## Requirement
Your answer should be the line containing "[105,579,129,591] but ->" and each line after it through the end of the data below, repeated exactly.

BEGIN Extracted records

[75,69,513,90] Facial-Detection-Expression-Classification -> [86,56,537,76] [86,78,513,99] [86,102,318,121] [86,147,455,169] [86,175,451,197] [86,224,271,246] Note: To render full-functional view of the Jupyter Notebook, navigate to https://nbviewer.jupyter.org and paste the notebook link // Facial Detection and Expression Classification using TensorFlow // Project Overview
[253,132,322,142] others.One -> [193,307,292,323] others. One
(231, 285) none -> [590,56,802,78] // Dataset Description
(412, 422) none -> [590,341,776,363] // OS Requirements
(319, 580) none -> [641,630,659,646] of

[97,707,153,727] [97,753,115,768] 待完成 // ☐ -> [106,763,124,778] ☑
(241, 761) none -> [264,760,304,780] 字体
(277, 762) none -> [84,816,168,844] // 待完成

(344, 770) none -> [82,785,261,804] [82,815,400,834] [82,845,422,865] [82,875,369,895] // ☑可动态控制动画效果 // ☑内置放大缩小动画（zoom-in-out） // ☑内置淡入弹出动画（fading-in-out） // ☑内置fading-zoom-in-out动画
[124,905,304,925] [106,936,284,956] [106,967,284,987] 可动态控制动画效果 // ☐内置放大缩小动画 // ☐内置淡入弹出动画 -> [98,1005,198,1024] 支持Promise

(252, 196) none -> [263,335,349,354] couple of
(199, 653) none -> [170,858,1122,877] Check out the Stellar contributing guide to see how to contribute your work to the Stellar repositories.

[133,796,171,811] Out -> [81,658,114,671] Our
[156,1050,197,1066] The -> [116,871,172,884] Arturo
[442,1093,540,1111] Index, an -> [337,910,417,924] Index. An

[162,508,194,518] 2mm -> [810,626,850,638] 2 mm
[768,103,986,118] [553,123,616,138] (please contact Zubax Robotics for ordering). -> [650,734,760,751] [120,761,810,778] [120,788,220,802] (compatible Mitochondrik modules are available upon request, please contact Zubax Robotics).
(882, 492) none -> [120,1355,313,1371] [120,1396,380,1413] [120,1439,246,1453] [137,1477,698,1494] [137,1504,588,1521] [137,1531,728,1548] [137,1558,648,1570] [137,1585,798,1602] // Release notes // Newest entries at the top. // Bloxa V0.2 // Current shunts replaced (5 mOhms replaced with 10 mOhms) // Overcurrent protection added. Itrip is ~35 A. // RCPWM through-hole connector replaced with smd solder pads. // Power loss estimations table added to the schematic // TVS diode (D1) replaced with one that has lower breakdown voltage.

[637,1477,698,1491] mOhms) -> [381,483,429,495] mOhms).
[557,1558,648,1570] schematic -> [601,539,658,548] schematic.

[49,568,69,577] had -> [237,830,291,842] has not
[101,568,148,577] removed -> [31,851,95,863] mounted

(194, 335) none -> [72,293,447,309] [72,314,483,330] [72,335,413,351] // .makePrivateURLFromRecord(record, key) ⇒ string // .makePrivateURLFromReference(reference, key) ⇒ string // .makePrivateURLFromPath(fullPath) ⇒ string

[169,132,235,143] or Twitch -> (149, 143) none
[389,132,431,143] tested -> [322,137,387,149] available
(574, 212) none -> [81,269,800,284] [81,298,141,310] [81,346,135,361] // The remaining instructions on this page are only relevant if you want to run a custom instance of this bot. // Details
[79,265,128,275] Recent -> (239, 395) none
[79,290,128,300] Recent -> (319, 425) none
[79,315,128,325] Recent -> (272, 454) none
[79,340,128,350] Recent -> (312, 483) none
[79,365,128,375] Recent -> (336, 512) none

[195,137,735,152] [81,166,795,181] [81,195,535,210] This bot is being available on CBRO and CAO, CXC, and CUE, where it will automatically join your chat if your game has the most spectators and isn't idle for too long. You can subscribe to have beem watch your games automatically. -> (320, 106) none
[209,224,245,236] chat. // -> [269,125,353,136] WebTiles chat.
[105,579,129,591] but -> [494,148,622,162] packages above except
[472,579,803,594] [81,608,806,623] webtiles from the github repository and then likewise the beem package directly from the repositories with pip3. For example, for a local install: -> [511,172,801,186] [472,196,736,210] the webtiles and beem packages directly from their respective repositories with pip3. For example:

END Extracted records

## Result
[105,579,129,591] but -> [494,148,622,162] packages above except
[472,579,803,594] [81,608,806,623] webtiles from the github repository and then likewise the beem package directly from the repositories with pip3. For example, for a local install: -> [511,172,801,186] [472,196,736,210] the webtiles and beem packages directly from their respective repositories with pip3. For example:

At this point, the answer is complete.